West Vancouver-Sunshine Coast-Sea to Sky MP Pam Goldsmith-Jones was in Gibsons Sept. 7 for a pre-campaign funding announcement, one of dozens that have been rolled out by the Liberal government in recent weeks.
Goldsmith-Jones visited the Gibsons Public Market to confirm $100,000 for the Nicholas Sonntag Marine Education Centre.
The money, which is coming through the federal government’s Climate Action Fund, will help the Marine Education Centre deliver programs to promote reconciliation and a respect for traditional ecological knowledge, host events and education programs on the effects of climate change on local marine environments, and hold workshops to help community and business leaders with climate resilience and adaptation.
"The Nicholas Sonntag Marine Education Centre's vision is to foster an educated community that actively cares for the health of our oceans,” said manager and curator Graham Starsage in a release announcing the funding. “This imperative is critical, as our coastal community will be deeply impacted by climate change. Funding from Environment and Climate Change Canada will support our efforts to build regional capacity and resilience, ensuring communities on the Sunshine Coast thrive in a changing climate.”
“I am inspired by the effort and determination of Canadians to fight climate change, especially by community leaders here at home,” said Goldsmith-Jones. “Our government is funding this project to support education and momentum for all who are committed to making a difference in the fight against climate change. Young people, especially, deserve a planet that is sustainable.”
As well as the programs supported by the recently announced federal funding, the Marine Education Centre is hoping to work with the Town of Gibsons on an initiative it’s calling the Health Harbour Project.

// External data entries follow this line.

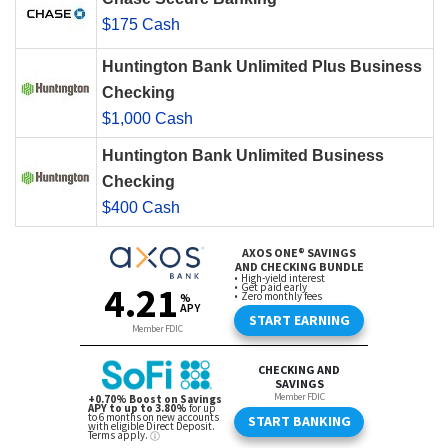
$175 Cash
Huntington Bank Unlimited Plus Business
Checking
$1,000 Cash
Huntington Bank Unlimited Business
Checking
$400 Cash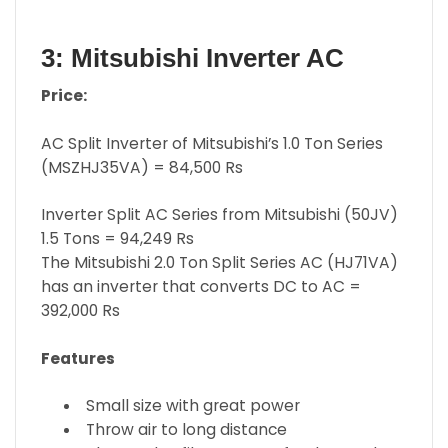
3: Mitsubishi Inverter AC
Price:
AC Split Inverter of Mitsubishi’s 1.0 Ton Series
(MSZHJ35VA) = 84,500 Rs
Inverter Split AC Series from Mitsubishi (50JV)
1.5 Tons = 94,249 Rs
The Mitsubishi 2.0 Ton Split Series AC (HJ71VA)
has an inverter that converts DC to AC =
392,000 Rs
Features
Small size with great power
Throw air to long distance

The Town controls a large recreational water lease area, and the Marine Education Centre is proposing a collaborative management project “to transform the recreational water lease area into a world class example of innovative eco-asset management.”
“We believe there is a strong opportunity to work as a community to understand, monitor, develop, conserve, and even restore the critical near-shore marine environment of the Town of Gibsons,” the centre said in a report presented to council’s committee of the whole on Sept. 3.
The first phase would involve working to update the 2013 eelgrass survey, doing debris surveys on the ocean floor and creating an education program for students and adults.
Town chief administrative officer Emanuel Machado said the money for the activities could be found in savings that came from Gibsons’ withdrawal from the Sunshine Coast Regional District’s Ports Function, which gets earmarked every year for projects related to the harbour.
The committee voted to accept the proposal and move forward. The decision still needs ratification from full council.